From Cork to China – a Columban Journey
Forty-nine-year-old Fr Dan Troy hails from rural north Co Cork. He grew up on a farm in Newtownshandrum and later studied civil engineering at university. While working as an engineer, he was seriously considering a missionary vocation. “I got to meet great people on the building sites but I decided I would at least try priesthood. I didn’t want to wait until I was 45 and it would be too late.”
He joined the Columbans in 1991 and was ordained in 1999 when he was 32. After serving in St John’s Parish in Limerick city for a year, in 2000 he was sent to China, where he has ministered ever since. When he was home recently on a visit, he brought with him a newly minted copy of the first Chinese language edition of ‘A Journey Too Short’ on Fr Charles Cullen (1897-1923), one of the early Columban missionaries to China, a subject he is deeply interested in.
Even after sixteen years in China, Fr Dan continues to reflect on why he is in China and the real meaning of his presence in the country. “It has to be a faith-based understanding. In spite of any publications we might do or stories we might write or projects we might engage in – it is all a drop in the ocean in terms of the scale of China. If we just disappeared in the morning, China is not going to miss a heartbeat.” He believes that the presence of people from overseas communicates how the Universal Church is deeply concerned about the Church and the people of China.
As to whether the people he encounters in China understand his presence, Fr Dan thinks they do at a deep level. “It has been said to me by someone I knew for a number of years – a seminarian – ‘You could have an easier life in another country but you have decided to come to China; that is good.’ That in some way symbolises how they see it. The local people know how complicated it is with the restrictions. If people from overseas are willing to live with that uncertainty, they appreciate that and our presence there. It is important to be there. China is the country with the biggest population in the history of the world – if the Church doesn’t take that seriously, where are we going?”
Fr Dan has seen some rapid changes in China over the past sixteen years. “I live in a city called Wuhan which has 10 million people. It is a second tier city. The Chinese define it that way. Beijing and Shanghai are the big metropolises and they get the major funding. The second tier cities are considered less important. Wuhan would be a second tier city but it still has a population of 10 million! The scale of everything in China is huge. When you tell people the size of Ireland they actually laugh.”
“The Church in China is a very small percentage of the country’s population. There are 10 million Catholics in a population of over one thousand million… it is a small number of people. These are a very dedicated people. They are still emerging out of a penal time experience.” He explains how in the 1950s, all foreign missionaries were expelled, with the last Columban told to leave in 1954. Only Chinese clergy were left while the Church itself was under government control. The divisions today between the underground and overground communities in China are well known. For Fr Dan, Pope Benedict XVI’s Letter to the Catholics of China in 2007 was an important development in which the Pontiff encouraged reconciliation stressing that there was one Church in China, though there are different experiences within that one community. “People took that seriously, so there has been progress and while it is not complete, it is certainly better.”
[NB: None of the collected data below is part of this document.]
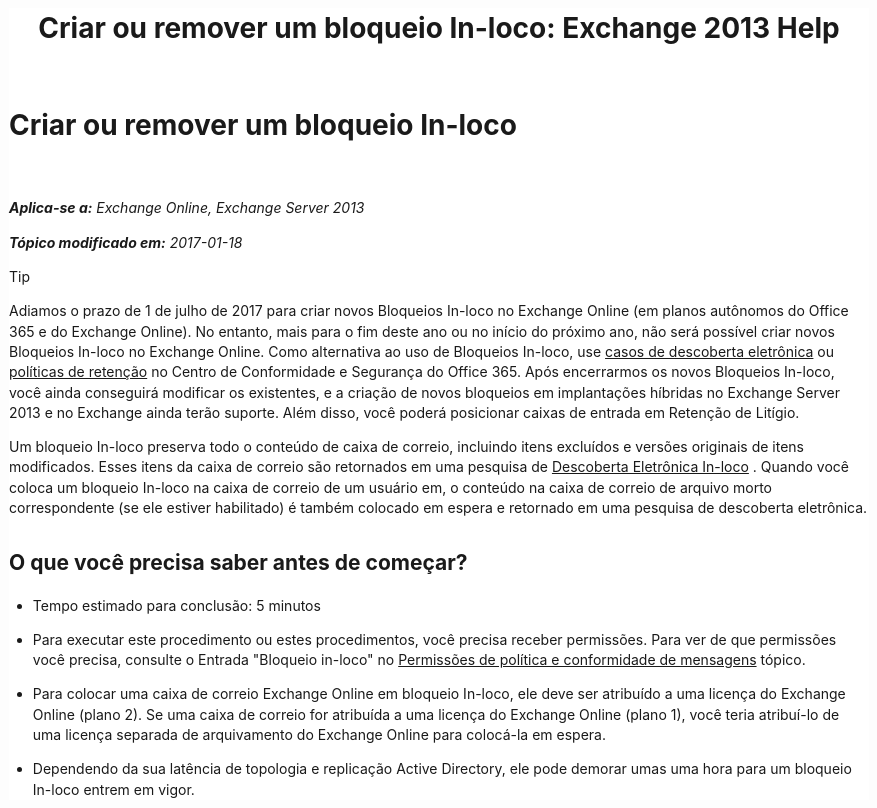 ﻿---
title: 'Criar ou remover um bloqueio In-loco: Exchange 2013 Help'
TOCTitle: Criar ou remover um bloqueio In-loco
ms:assetid: 9d5d8d37-a053-4830-9cb1-6e1ede25e963
ms:mtpsurl: https://technet.microsoft.com/pt-br/library/Dd979797(v=EXCHG.150)
ms:contentKeyID: 50486258
ms.date: 05/22/2018
mtps_version: v=EXCHG.150
ms.translationtype: MT
---

# Criar ou remover um bloqueio In-loco

 

_**Aplica-se a:** Exchange Online, Exchange Server 2013_

_**Tópico modificado em:** 2017-01-18_


> [!TIP]
> Adiamos o prazo de 1 de julho de 2017 para criar novos Bloqueios In-loco no Exchange Online (em planos autônomos do Office 365 e do Exchange Online). No entanto, mais para o fim deste ano ou no início do próximo ano, não será possível criar novos Bloqueios In-loco no Exchange Online. Como alternativa ao uso de Bloqueios In-loco, use <A href="https://go.microsoft.com/fwlink/?linkid=780738">casos de descoberta eletrônica</A> ou <A href="https://go.microsoft.com/fwlink/?linkid=827811">políticas de retenção</A> no Centro de Conformidade e Segurança do Office 365. Após encerrarmos os novos Bloqueios In-loco, você ainda conseguirá modificar os existentes, e a criação de novos bloqueios em implantações híbridas no Exchange Server 2013 e no Exchange ainda terão suporte. Além disso, você poderá posicionar caixas de entrada em Retenção de Litígio.



Um bloqueio In-loco preserva todo o conteúdo de caixa de correio, incluindo itens excluídos e versões originais de itens modificados. Esses itens da caixa de correio são retornados em uma pesquisa de [Descoberta Eletrônica In-loco](in-place-ediscovery-exchange-2013-help.md) . Quando você coloca um bloqueio In-loco na caixa de correio de um usuário em, o conteúdo na caixa de correio de arquivo morto correspondente (se ele estiver habilitado) é também colocado em espera e retornado em uma pesquisa de descoberta eletrônica.

## O que você precisa saber antes de começar?

  - Tempo estimado para conclusão: 5 minutos

  - Para executar este procedimento ou estes procedimentos, você precisa receber permissões. Para ver de que permissões você precisa, consulte o Entrada "Bloqueio in-loco" no [Permissões de política e conformidade de mensagens](messaging-policy-and-compliance-permissions-exchange-2013-help.md) tópico.

  - Para colocar uma caixa de correio Exchange Online em bloqueio In-loco, ele deve ser atribuído a uma licença do Exchange Online (plano 2). Se uma caixa de correio for atribuída a uma licença do Exchange Online (plano 1), você teria atribuí-lo de uma licença separada de arquivamento do Exchange Online para colocá-la em espera.

  - Dependendo da sua latência de topologia e replicação Active Directory, ele pode demorar umas uma hora para um bloqueio In-loco entrem em vigor.
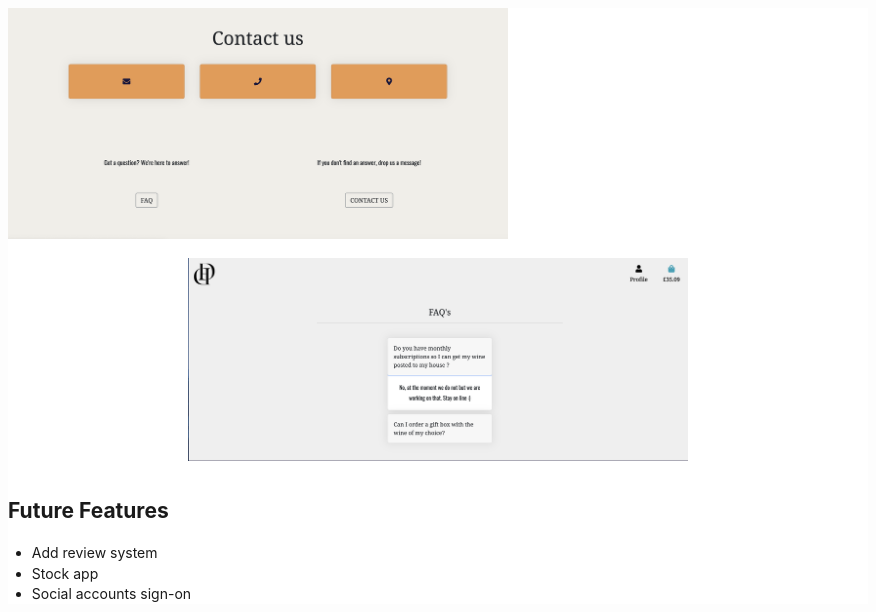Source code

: <img src="media/readme/contact.png" width="500" height="100%">
</p>

<p align="center">
<img src="media/readme/faq.png" width="500" height="100%">
</p>


## Future Features

- Add review system
- Stock app
- Social accounts sign-on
Though Fr Dan is known to be a Columban priest, officially his role in Wuhan is not as a parish priest. “The government, without writing it down, have their own tolerance of what people like us can do. If it is small scale involvement, it is ok.”
It is possible is to get to know people locally in the Church. Fr Dan helps with the pastoral care of many Catholics from overseas who are working or studying in China. In addition, his skills as a spiritual director are often called on by religious communities. “There are many missionary groups like ourselves who are making a specific contribution which is small in scale but collectively, along with all the other missionary groups, is a serious contribution.”
He also helped set up a project to help people with special needs. He started a sheltered workshop where participants are paid for the Christmas cards they make. Its first participant was Li Qiong, a young woman who is still with the project today. Due to her cerebral palsy, she had never been to school, and she was ten years of age before she began to walk, while her speech remains restricted. “Her parents could never get her into school so she has never had any classmates – she has never had a job or workmates. She was isolated.” Yet within three years of starting on the project, she got married and a daughter followed, “A fine healthy girl.”